**What you need to do**
1. Reproduce verbatim the portion of the passage on Ricoeur and Foucault that begins with the words containing "Just this year, the" and ends with "Knowledge rather severely.".
2. Using the passage on Ricoeur and Foucault, answer each question briefly:
(a) In what year was Foucault's The Archaeology of Knowledge published?
(b) Which late work by Foucault did Ricoeur admire?
(c) What is the title of Johann Michel's book?
3. List every book title that the passage on Ricoeur and Foucault names, one per line.

**Quoted passage**
--*--
While Aristotle was very process-oriented, the processes with which he was concerned were short- and medium-term processes, generally not extending beyond the scope of a life. History for Aristotle is mainly an accumulation of accidents, and thus in Aristotle’s sense intelligible mainly in the register of materiality. To the extent that he thinks about history, he treats it in terms of delimited “histories” rather than an enveloping “History”.

Within that accumulation of accidents, however, we can potentially explicate other levels Aristotle left unexplored, like Ricoeur’s historical explanation or Foucault’s “archaeology”. Foucault developed a meta-level account aimed at articulating underlying forms implicit in something like Aristotle’s delimited accumulations of accidents, while I think that after the detour of historical explanation, Ricoeur ultimately wanted to cultivate signposts for an enveloping “History” as metaphors expressing a broader “meaning of life”. In a very general way, Ricoeur’s aim thus resembles Brandom’s “Hegelian genealogy”.

Ricoeur on Foucault

I still vividly recall the moment over 40 years ago when the sharp questioning of unities of all kinds in the preface and first chapter of Michel Foucault’s 1969 work The Archaeology of Knowledge very suddenly awoke me from erstwhile slumber in neoplatonic dreams about the One. Today I would say Foucault like many others was terribly wrong in his reading of Hegel, but I still look on that text as a sort of manifesto of historical method. As Aristotle too might remind us, distinctions are essential to intelligibility and understanding.

Just this year, the work of Paul Ricoeur has become very significant to me. Ricoeur expressed admiration for Foucault’s late work The Care of the Self, but in both volume 3 of Time and Narrative and his late work Memory, History, Forgetting, he criticized The Archaeology of Knowledge rather severely.

Ricoeur did not object to Foucault’s emphasis on discontinuities in (the field Foucault did not want to call) the history of ideas, but rather to Foucault’s closely related polemic against the subordination of such discontinuities to an encompassing continuity of historical “consciousness”, and to his further association of the idea of an encompassing continuity of consciousness with the would-be mastery of meaning by a putatively purely constitutive Subject. Ricoeur as much as Foucault objected to such notions of Mastery, but he still wanted to articulate a kind of narrative continuity of what he still wanted to call consciousness.

Ricoeur scholar Johann Michel in his book Ricoeur and the Post-Structuralists agrees that “the subject” for Ricoeur is far from purely constitutive, and “in reality, is not a subject in the substantialist sense” (p. 107). Rather, it is mediate, and only understandable via a long detour through cultural objectifications. As Ricoeur says, consciousness is “affected by the efficacity of history” (Time and Narrative vol. 3, p. 217). “We are only the agents of history insofar as we also suffer it” (ibid, p. 216). Ricoeur’s suffering-as-well-as-acting “subject” gives very different meaning to this highly ambiguous term from the kind of voluntaristic agency attributed to the Cogito by Descartes, and Ricoeur’s “consciousness” is very far from the notion of immediate “consciousness” classically formulated by Locke. I prefer to avoid confusion by using different vocabulary, but agree that the notions Ricoeur wanted to defend are quite different from those Foucault wanted to criticize.
--*--
**Data below**
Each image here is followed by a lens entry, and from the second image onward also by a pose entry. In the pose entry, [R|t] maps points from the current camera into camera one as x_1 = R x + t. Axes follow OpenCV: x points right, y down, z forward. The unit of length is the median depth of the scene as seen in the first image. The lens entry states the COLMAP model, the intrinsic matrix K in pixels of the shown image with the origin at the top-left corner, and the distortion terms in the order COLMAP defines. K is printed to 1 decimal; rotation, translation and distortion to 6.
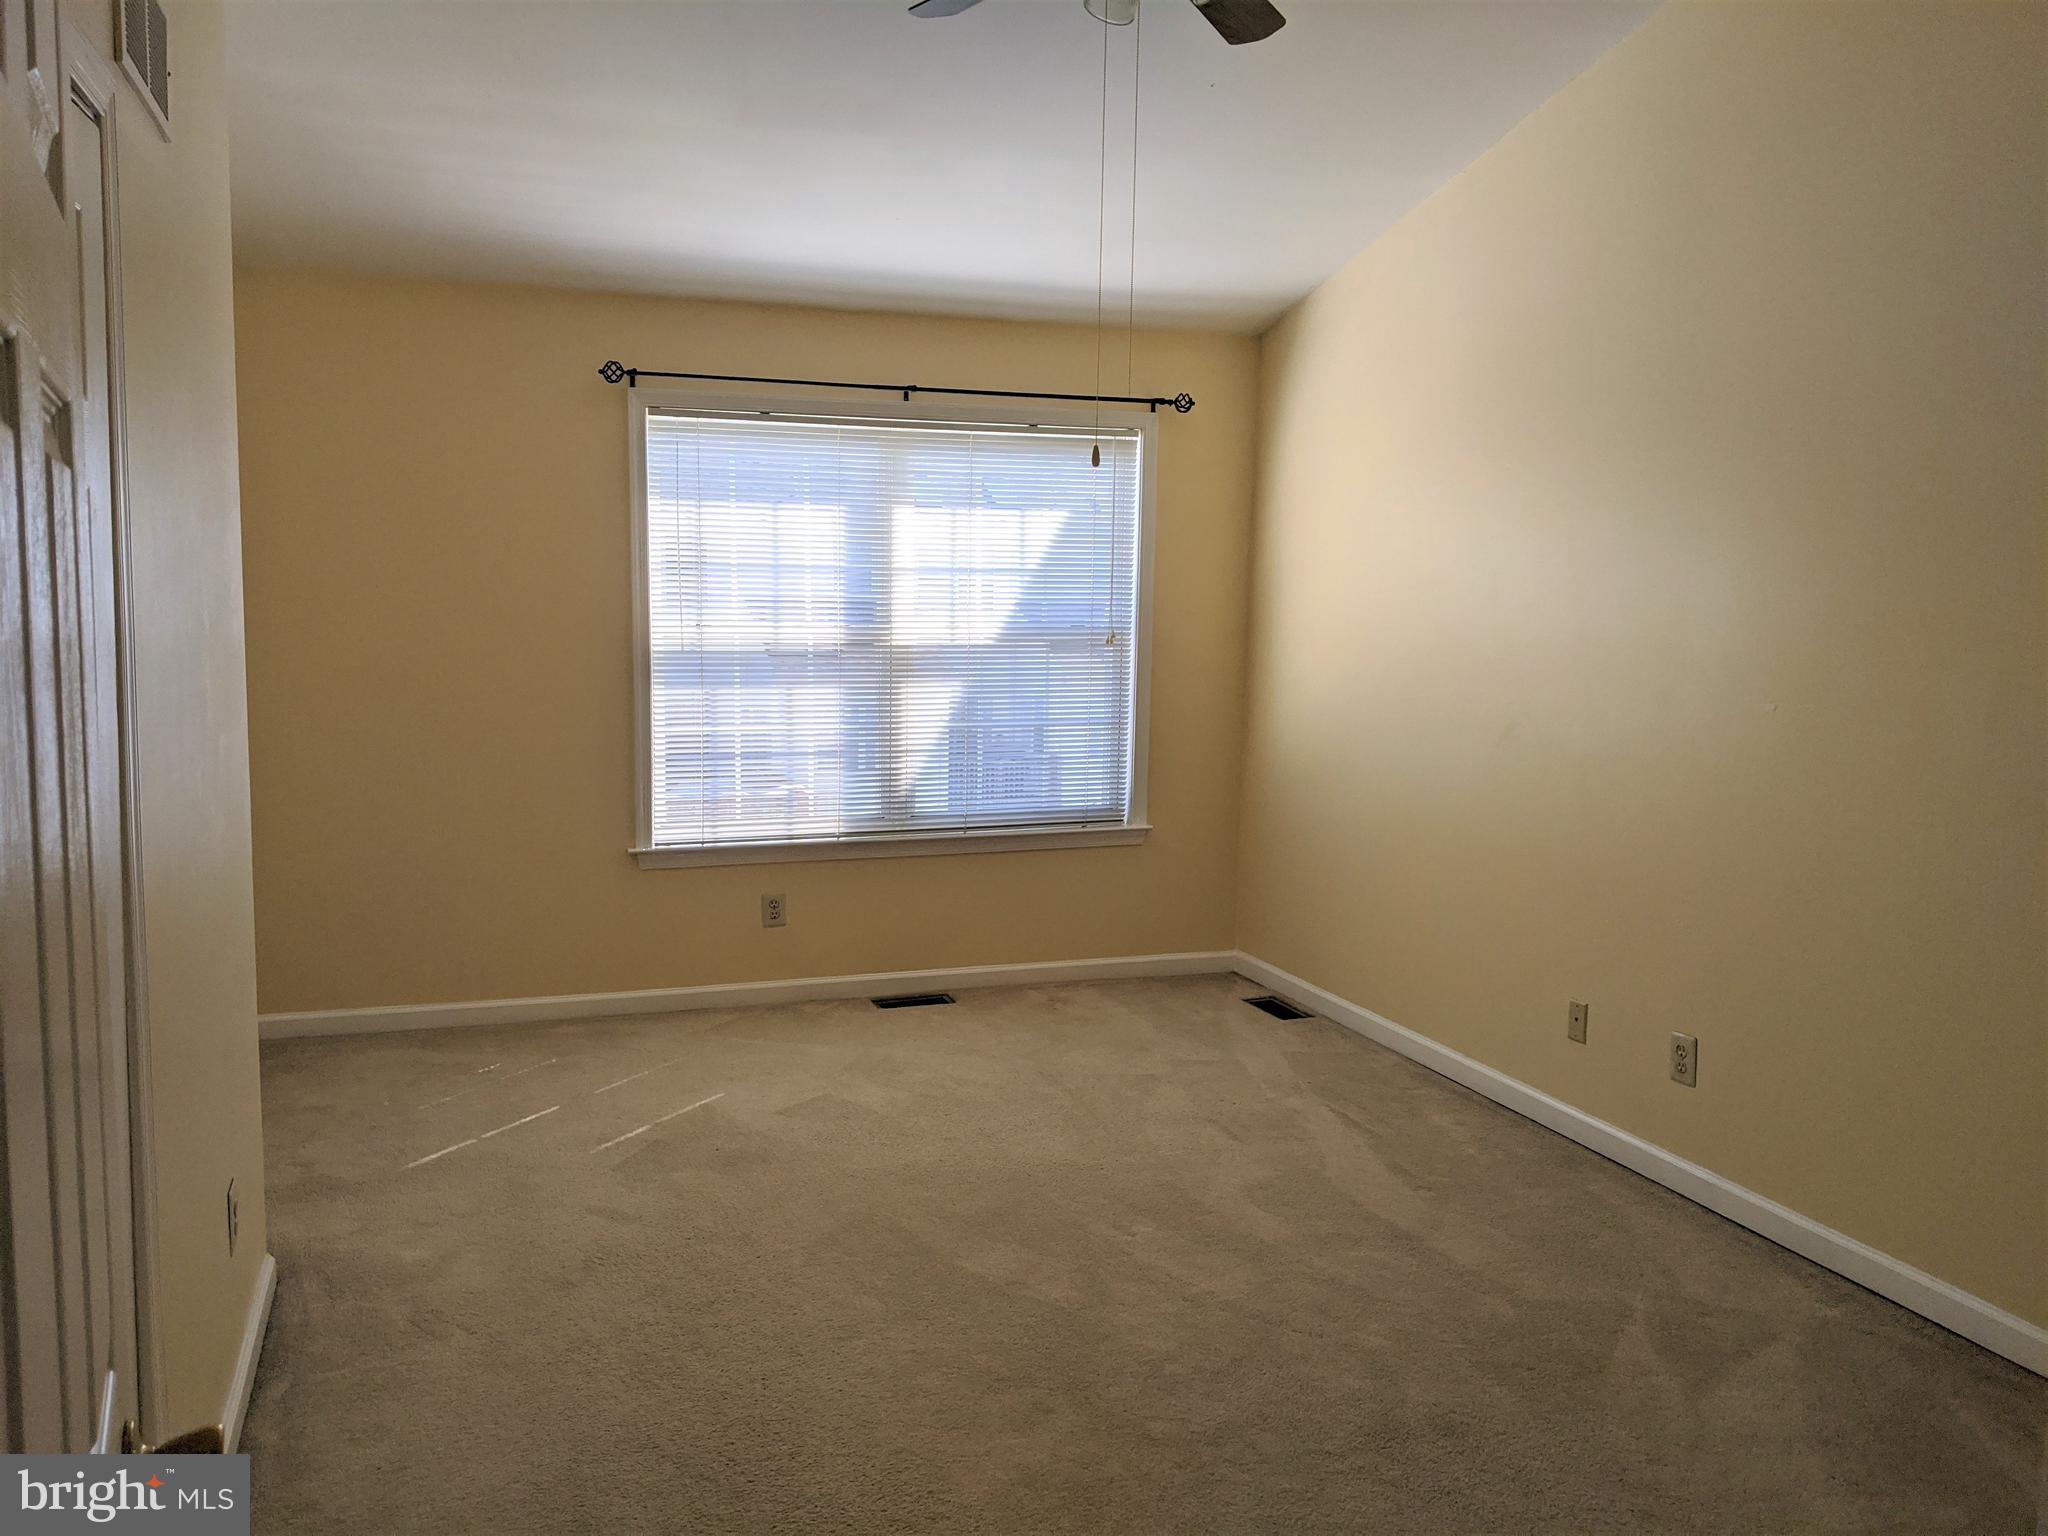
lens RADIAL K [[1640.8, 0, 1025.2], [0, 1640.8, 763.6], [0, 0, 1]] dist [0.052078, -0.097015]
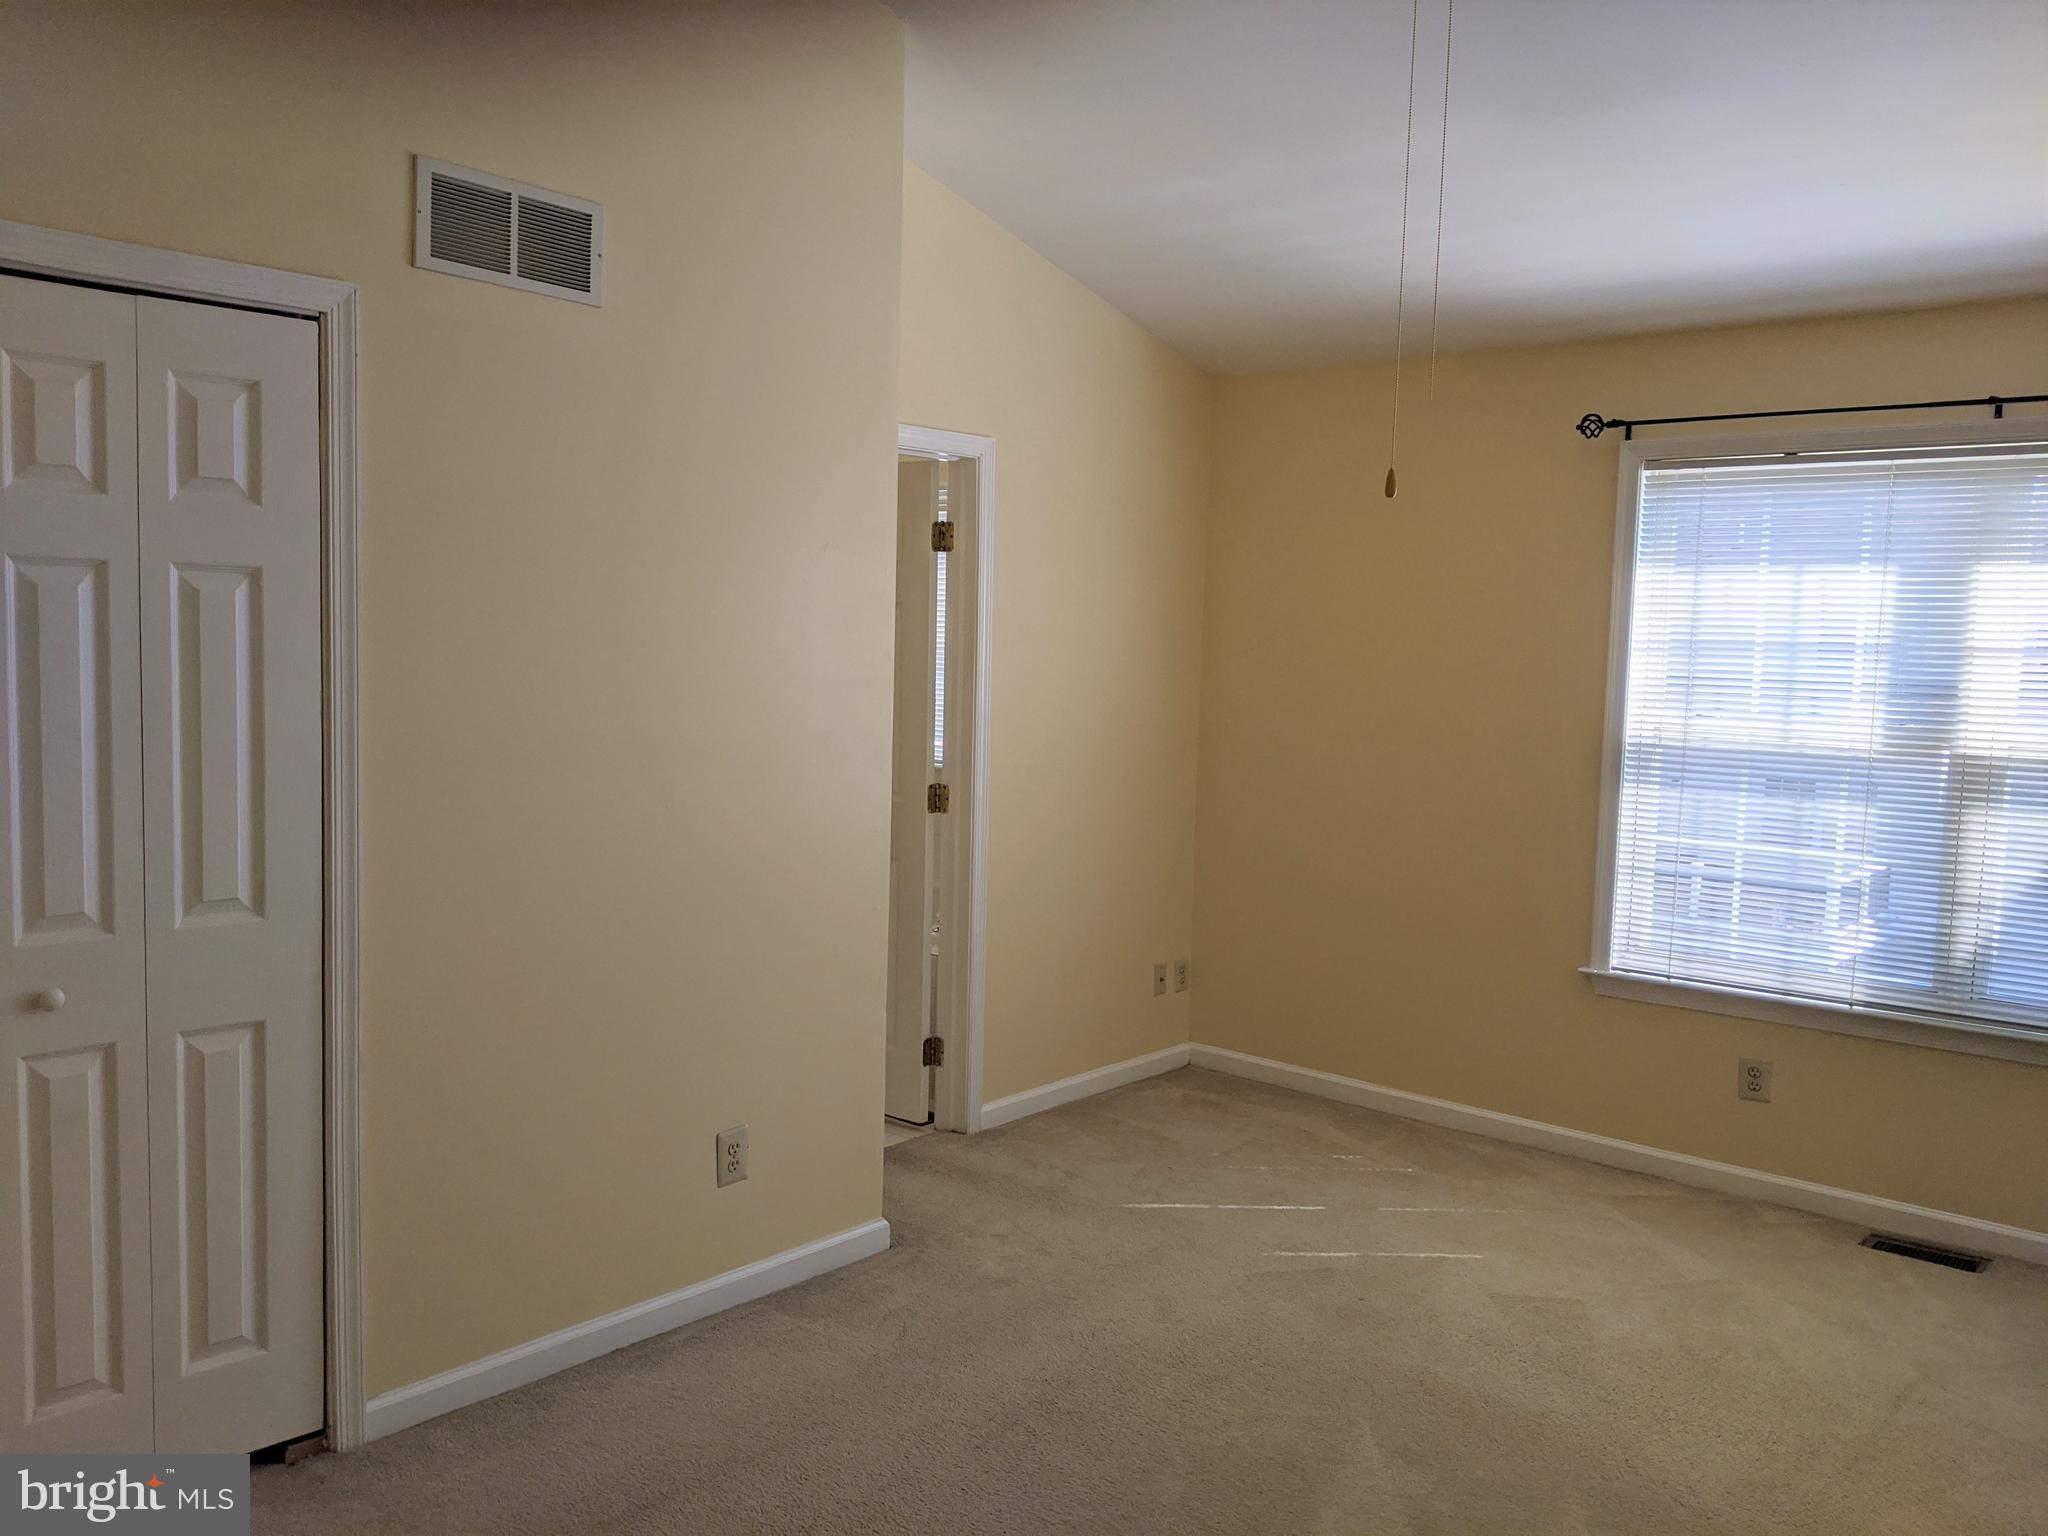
--*--
**Results for the exercise**
1.
Just this year, the work of Paul Ricoeur has become very significant to me. Ricoeur expressed admiration for Foucault’s late work The Care of the Self, but in both volume 3 of Time and Narrative and his late work Memory, History, Forgetting, he criticized The Archaeology of Knowledge rather severely.

2.
(a) 1969
(b) The Care of the Self
(c) Ricoeur and the Post-Structuralists

3.
The Archaeology of Knowledge
The Care of the Self
Time and Narrative
Memory, History, Forgetting
Ricoeur and the Post-Structuralists